Собравшись при свете пузатой белой лампы, Мака-бели на все лады кроили и перешивали, украшали и прихорашивали будущее своих детей. Сами «дети» в этих разговорах не участвовали — Нико читал книгу, Аннета о чем-то шепталась со своей Асклепиодотой, а Александр не мигая глядел на лампу, и перед его глазами вставала монастырская келья — он думал о Маро, мечтал о ней, чувствовал ее запах, вспоминал прикосновение ее шершавых рук и приходил в себя лишь тогда, когда лампа, затрещав, заставляла вздрогнуть протянувшиеся по столу тени. Бом-ммм, бом-ммм, бом-ммм! — просыпались вдруг огромные, как шкаф, часы; и, услыхав этот звук, Петре вынимал из узкого жилетного кармана свои часы на тяжелой серебряной цепочке, открывал крышку с монограммой и взглядывал на циферблат, как бы не доверяя тем, огромным, как шкаф. «Поздновато уже!» — говорил он и шел спать.
— Время проходит, а мы опять ничего решить не можем… — сокрушалась Бабуца.
Тотчас же вскакивала и Агатия; подхватив на руки Аннету вместе с ее Асклепиодотой, она уносила их, несмотря на все протесты девочки, не хотевшей уходить, — ведь ни Нико, ни Александр спать еще не ложились! «Какое тебе до них дело? Они ведь уже мужчины!» — твердила она Анкете.
— Мужчины, мужчины… — сердито бубнил Кайхосро. — Вот до чего их ваши дурацкие разговоры довели…

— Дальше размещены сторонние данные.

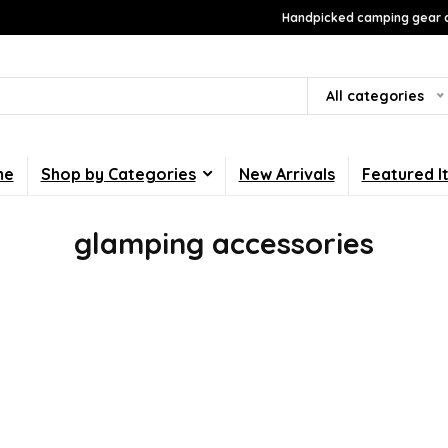
Handpicked camping gear a
All categories
me
Shop by Categories
New Arrivals
Featured I
glamping accessories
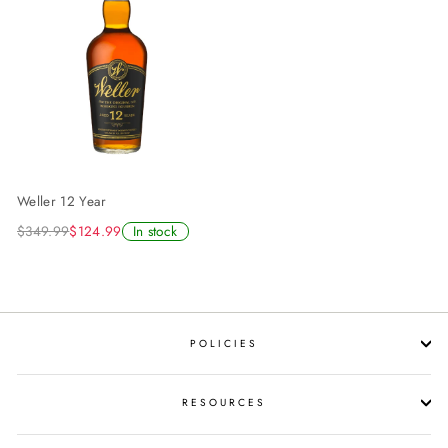
Weller 12 Year
$349.99
$124.99
In stock
POLICIES
RESOURCES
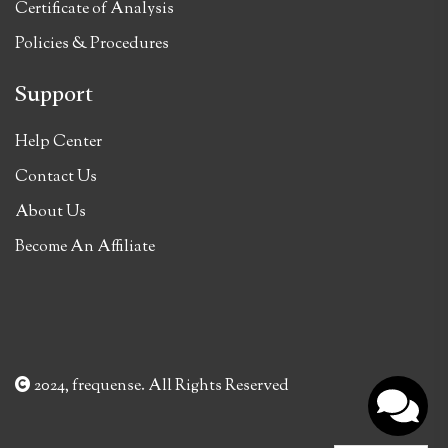
Certificate of Analysis
Policies & Procedures
Support
Help Center
Contact Us
About Us
Become An Affiliate
2024, frequense. All Rights Reserved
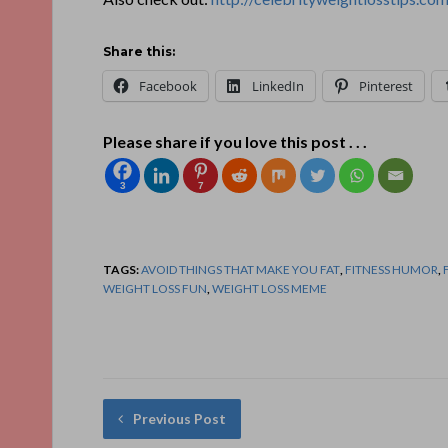
Share this:
Facebook
LinkedIn
Pinterest
Please share if you love this post . . .
3
7
TAGS:
AVOID THINGS THAT MAKE YOU FAT
,
FITNESS HUMOR
,
WEIGHT LOSS FUN
,
WEIGHT LOSS MEME
Previous Post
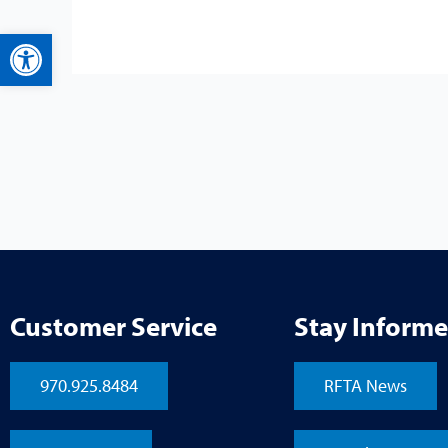
Open toolbar
Customer Service
Stay Inform
970.925.8484
RFTA News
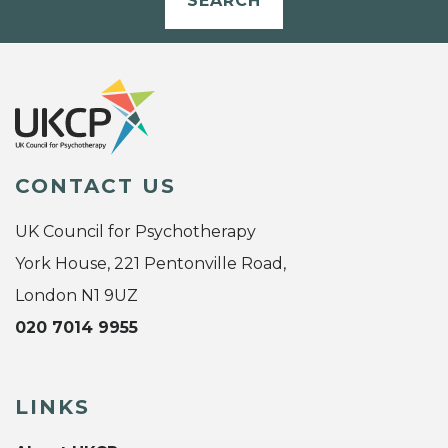
SEARCH
CONTACT US
UK Council for Psychotherapy
York House, 221 Pentonville Road,
London N1 9UZ
020 7014 9955
LINKS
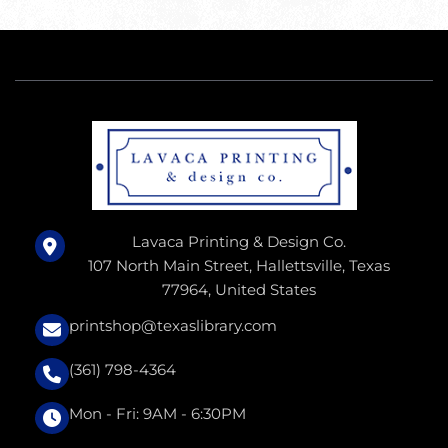
Lavaca Printing & Design Co.
107 North Main Street, Hallettsville, Texas
77964, United States
printshop@texaslibrary.com
(361) 798-4364
Mon - Fri: 9AM - 6:30PM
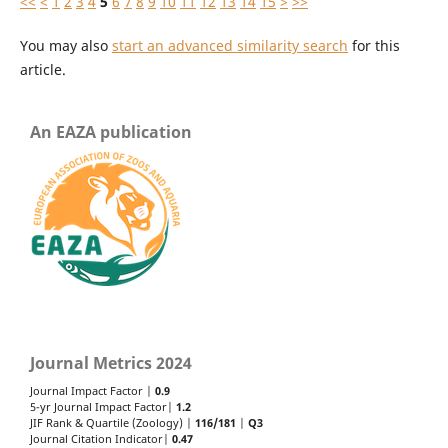
<<
<
1
2
3
4
5
6
7
8
9
10
11
12
13
14
15
>
>>
You may also
start an advanced similarity search
for this
article.
An EAZA publication
Journal Metrics 2024
Journal Impact Factor |
0.9
5-yr Journal Impact Factor|
1.2
JIF Rank & Quartile (Zoology) |
116/181
|
Q3
Journal Citation Indicator|
0.47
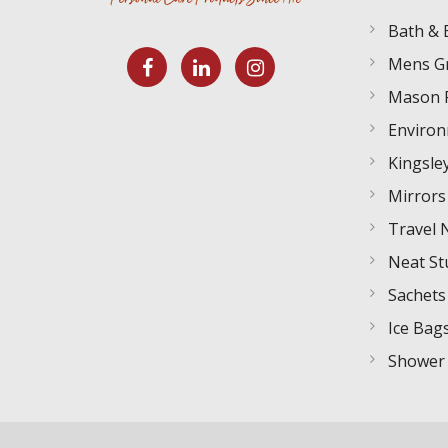
Bath & 
Mens G
Mason 
Environ
Kingsley
Mirrors
Travel 
Neat St
Sachets
Ice Bag
Shower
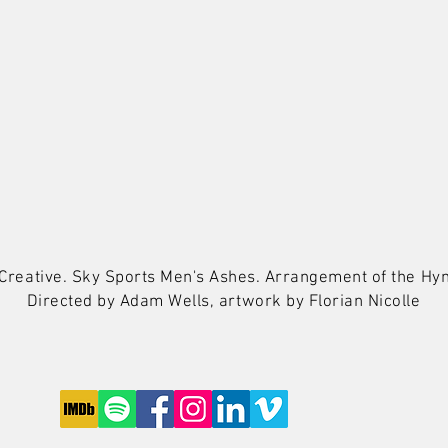
y Creative. Sky Sports Men's Ashes. Arrangement of the 
Directed by Adam Wells, artwork by
Florian Nicolle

Так повторялось почти каждый вечер, и никто не чувствовал, как однообразно, скучно, бессмысленно течет их жизнь. Хотя нет — и Нико, и Александр это чувствовали. Нико не сиделось дома: мысленно считая себя уже гимназистом, он отсчитывал дни; оставалось лишь надеть фуражку, и он никак не мог этого дождаться. А Александр думал о женщине, думал упрямо и зло, как самолюбивый человек о выплате долга. «Не говори глупостей!» — без конца звучали в его ушах слова этой женщины; и ему не терпелось доказать ей, что ни то, что он делал, ни то, что он говорил, ничего ребячьего в себе не заключало. Это, вероятно, тоже способствовало его раннему возмужанию. Со строгостью спартанского наставника он воспитывал в себе нового человека — и вскоре уже одной рукой и лошадь запрягал, и дрова рубил, и заступом работал попроворней Георги; а коробку спичек он открывал так быстро и, достав из нее спичку, закуривал так ловко, что все просто поражались. Лишь изумление спасло Бабуцу от обморока, когда она впервые в жизни увидела, как из человеческого рта и носа валит дым. Сперва она решила, что это происходит от печали — сердце горит, а дым выходит наружу; и лишь когда ее свекор тоже зажег папиросу и, прослезившись и закашлявшись, сказал, что это ему «хорошую жизнь напомнило», она несколько успокоилась, хотя какая может быть связь между идущим изо рта дымом и «хорошей жизнью», так и не уразумела. А Александр этим дымом, горьким дымом папиросы, боролся с собственным детством, душил последние остатки детства, которые в нем еще были. Он боролся, мучился — и, как застрявшая в меду муха, упрямо полз вперед. В этой борьбе Нико ему только мешал: своей застенчивой улыбкой, своими встревоженными, смущенными глазами брат до самого своего отъезда в Тбилиси невольно напоминал Александру детство. «Ладно… Поезжай уж гимназисток своих охмурять, пока ты такой хорошенький…» — мысленно ворчал Александр. Когда же день отъезда Нико наконец наступил, братья простились так холодно, словно встретились в этом доме случайно и лишь вежливость побуждала их замечать и терпеть друг друга.